Mais maintenant, lecteur avisé, tentez de vous introduire subrepticement dans l’entreprise qui génère les profits. Vous conservez peut-être dans un coin de votre mémoire le souvenir d’un vieil oncle paysan, un peu rougeot et tirant la patte, mais goguenard et arrivant avec un bon fromage pour vous accueillir. Oubliez-le, il a désormais le teint bien pâle – oui, vidé de son sang – dans cet espace rarement climatisé mais « ventilé », aux fenêtres fermées et à l’éclairage artificiel tamisé. Finis les lapins, les salades, les copains. Il joue avec lourdeur aux dominos et coche des Sudokus, et des gens qui ont l’âge de sa fille lui donnent des ordres, matin midi soir. Le sommet ! L’espérance de vie est inférieure à deux ans, mais l’alcool prohibé. Et on arrêtera là les « détails ».

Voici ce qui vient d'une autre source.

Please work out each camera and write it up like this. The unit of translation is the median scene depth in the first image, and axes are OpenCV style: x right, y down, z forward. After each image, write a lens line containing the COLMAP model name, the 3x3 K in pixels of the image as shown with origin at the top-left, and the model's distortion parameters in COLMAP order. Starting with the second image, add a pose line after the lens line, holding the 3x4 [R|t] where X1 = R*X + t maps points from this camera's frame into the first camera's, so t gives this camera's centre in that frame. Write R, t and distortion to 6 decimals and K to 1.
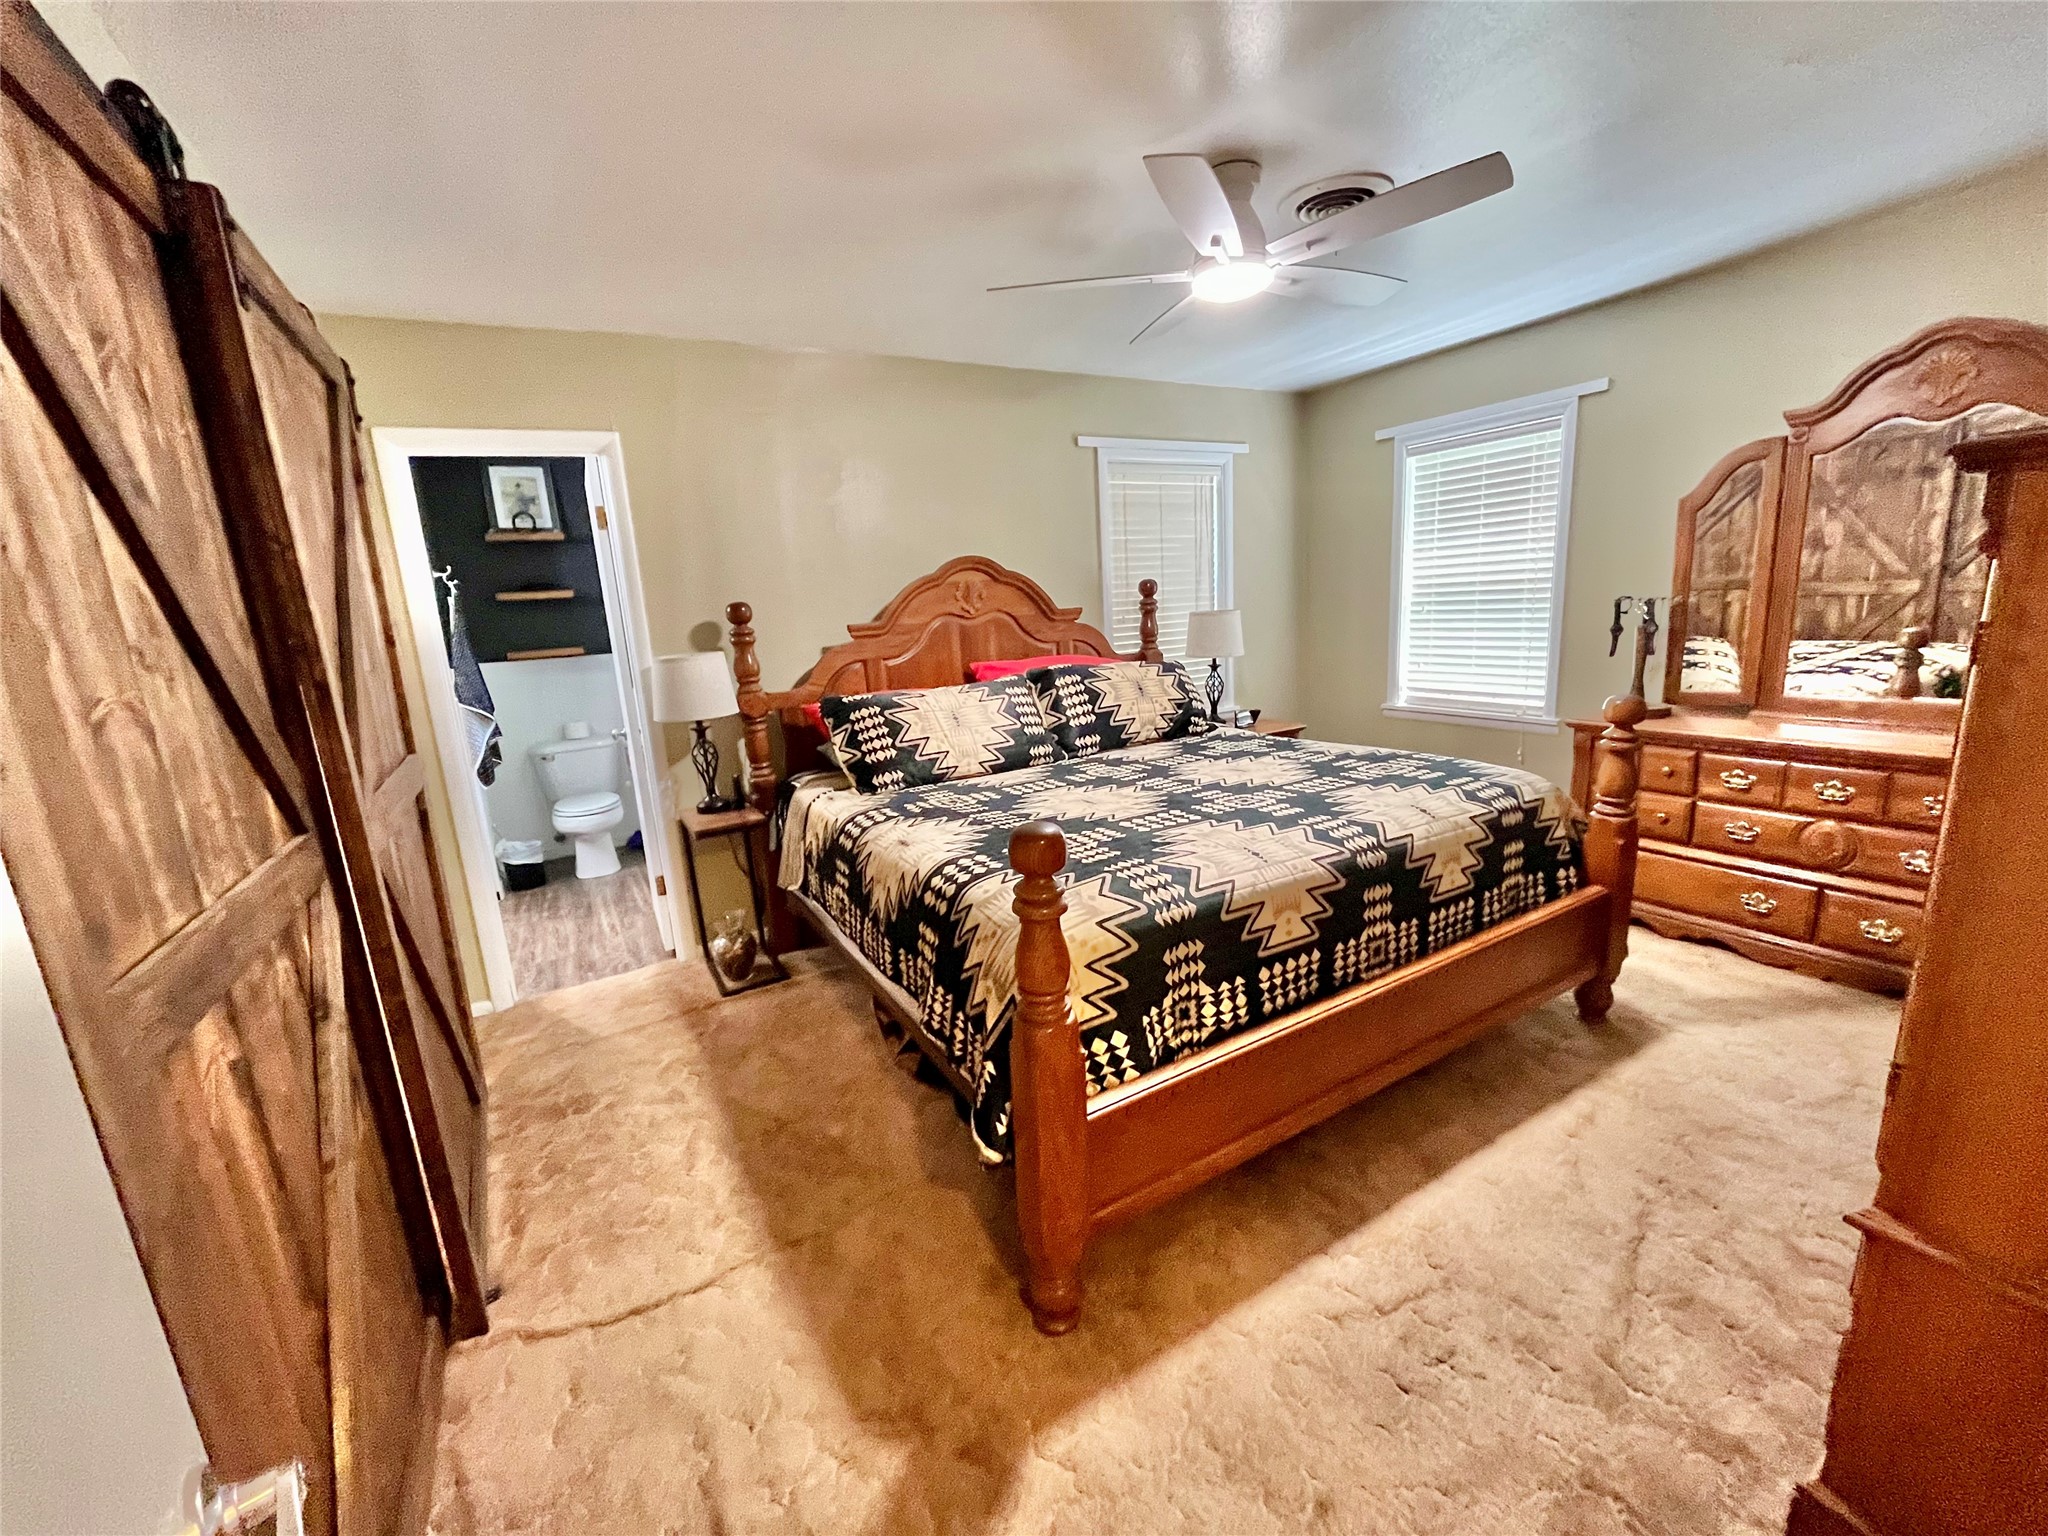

Quand on évoque cette situation devant des gens bien élevés, ils vous tournent invariablement le dos. Tôt ou tard. C’est bien connu, nombre d’entre nous préfèrent le rêve à la réalité. Mais savez-vous le pire ? Un jour, vous aussi, si vous n’imposez pas le respect des droits civiques, leur maintien dans leur environnement habituel aménagé, si on s’assied comme on ne cesse de le faire sur le droit de ces citoyens, ces électeurs – bien utiles le jour du vote -, alors la France, avec ses douze millions de vieux, regardera sans voir, sidérée, tourner ce manège. Avec vous sur un petit cheval de bois. Ou un pauvre Mickey.